6月7日、認知症の新治療薬「アデュカヌマブ」が、米FDA(アメリカ食品医薬品局)で承認された。米バイオジェンとエーザイが共同開発した新薬は、アルツハイマー型認知症の画期的な治療薬になると期待が集まっている。

 アデュカヌマブはこれまでの進行を遅らせる薬とは違い、アルツハイマー型認知症の原因とされる物質に直接作用する初めての治療薬だ。エーザイ社とバイオジェン社の株価が高騰するなど、その期待は高い。ただし、今回米FDAが下したのは「条件付き承認」。効果に懐疑的な意見もあり、追加の臨床試験を求められている。

「治験を行なった4人の患者さんのうち、3人に改善が見られました。軽度認知障害(MCI)の70代の患者さんは、治験後に1人で海外旅行に行くなど普通の生活を送れるようになるまで回復しました。アルツハイマー病の治療において、効果が期待できると考えています」

 そう語るのは、アデュカヌマブの治験に参加した患者を診た認知症専門医の眞鍋雄太氏(神奈川歯科大学附属病院認知症・高齢者総合内科教授)だ。

 現在約600万人といわれる日本人の認知症患者のうち、約5〜7割を占める「アルツハイマー型認知症」は、脳に「アミロイドβ」というタンパク質が溜まることで発症すると考えられている。眞鍋氏が解説する。

「“脳のサビ”とも言える『アミロイドβ』が溜まり、放っておくと脳そのものを破壊する『タウタンパク質』が発生するようになります。これが脳の記憶を司る『海馬』に蓄積していくと、記憶力が低下します」

 アミロイドβは脳内で作られ通常は“ゴミ”として排出されるが、加齢や睡眠不足など様々な要因により排出が上手くできなくなると脳内に溜まるようになる。アミロイドβが蓄積すると、「老人斑」として脳に沈着し、神経細胞死を起こして脳が萎縮していく。こうして、認知症が進行していくのだ。

 アデュカヌマブはアミロイドβを除去する働きがあるため、“認知症の根本的な治療薬”といわれるが、その一方、“万能”ではないと眞鍋氏は指摘する。

「アデュカヌマブは、脳萎縮の回復やタウタンパク質には効きません。脳が萎縮したり、海馬が壊れたりした状態でアデュカヌマブを投与しても、記憶力が回復するわけではありません。つまり、タウタンパク質が発生する前に投与するのが望ましいのです」

 早期のうちに投与することが重要になるのだという。それでは、実際にどのような改善効果が見られたのか。眞鍋氏が治験の様子をこう語る。

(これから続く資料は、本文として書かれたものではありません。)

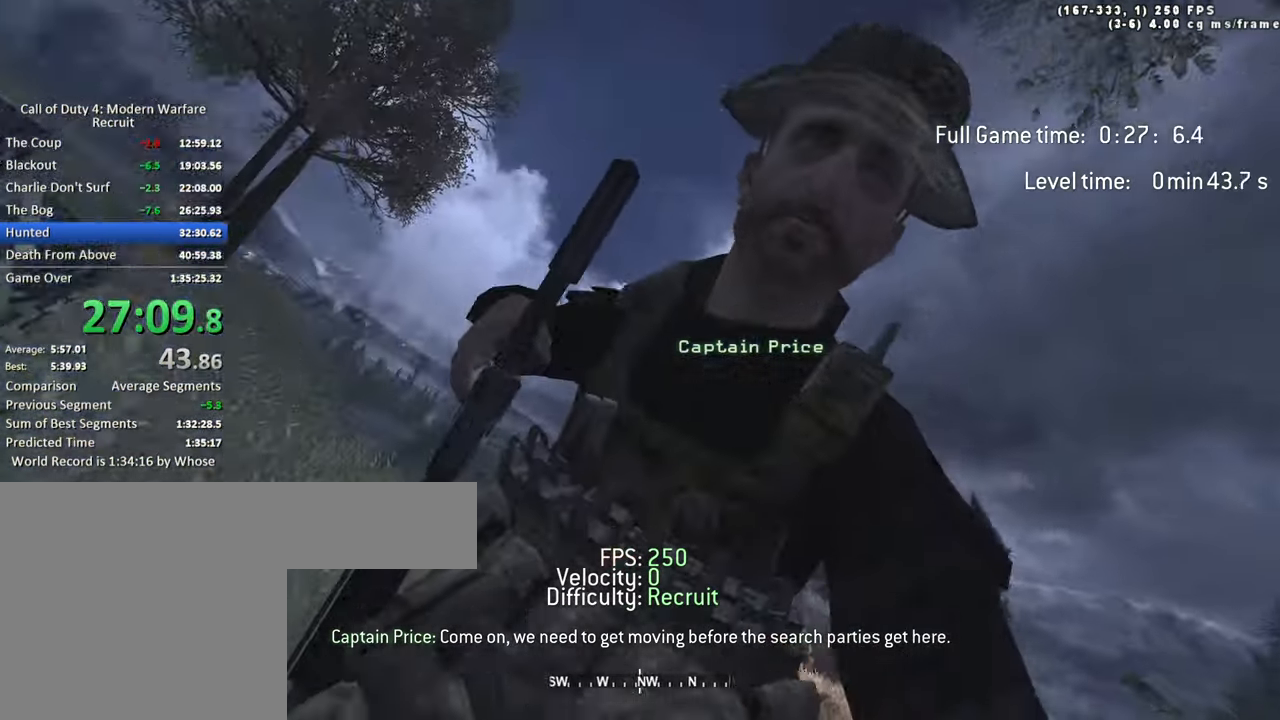
{"keys": ["shift", "w"], "events": [[200, "shift", "down"]]}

「アルツハイマーにはステージがあり、Iは症状がない状態を指し、II・IIIは『軽度認知障害(MCI)』に分類されます。MCIは認知症未満の、年齢相応の状態です。IVは『日常生活に支障をきたす行動が時々見られ、介護を必要とする』状態で、このレベルから『認知症』と診断されます。V以上では、徘徊や服の着替えに失敗するなど、『常に介護を必要とする』状態となります。

 私が診ていた治験を行なった患者は4人で、2人がステージIII、残り2人がステージIV(初期の認知症)でした。4週間に1度、3年間にわたって投与を続けた結果、ステージIIIの2人は症状が改善し、ステージIVの1人は認知症が進行せず現状維持、もう1人は効果がみられず、認知症が進んでしまいました。

 4人の中でも認知機能障害の程度が軽くMCIだった患者は1人で海外旅行に行けるほど回復し、ステージIIIからIIへ戻りました。初期であればあるほど効果が期待できると考えられます」

 早めの治療で認知症が回復する一定の道筋が見えたとも考えられるが、アデュカヌマブを日本で利用するにはまだまだハードルがある。バイオジェンが発表した価格は、体重70キロの人に1回70mgの投与を1年間続けると、約610万円(5万6000ドル)。3年間続けると、1830万円という計算になる。

「日本で承認されれば保険適用になると思いますが、非常に高価なので誰でも使えるようになると医療費が膨らみ過ぎてしまう。なので、処方の診断基準が厳格化されるでしょう。診断基準で必須になるのが、アミロイドβの溜まり具合を検査する『アミロイドPET検査』です。これは現在、保険適用外(約30万円)なので、この検査も保険適用にする必要があり、アデュカヌマブの承認に合わせて動いているという話も聞きます」(眞鍋氏)

 価格以外にも日本での承認がいつになるのかなど、まだまだ不透明な部分が多いのも事実だ。米FDAの承認を受け、日本でも早ければ年内に承認とも言われるが、認知症治療にパラダイムシフトが起こるのだろうか。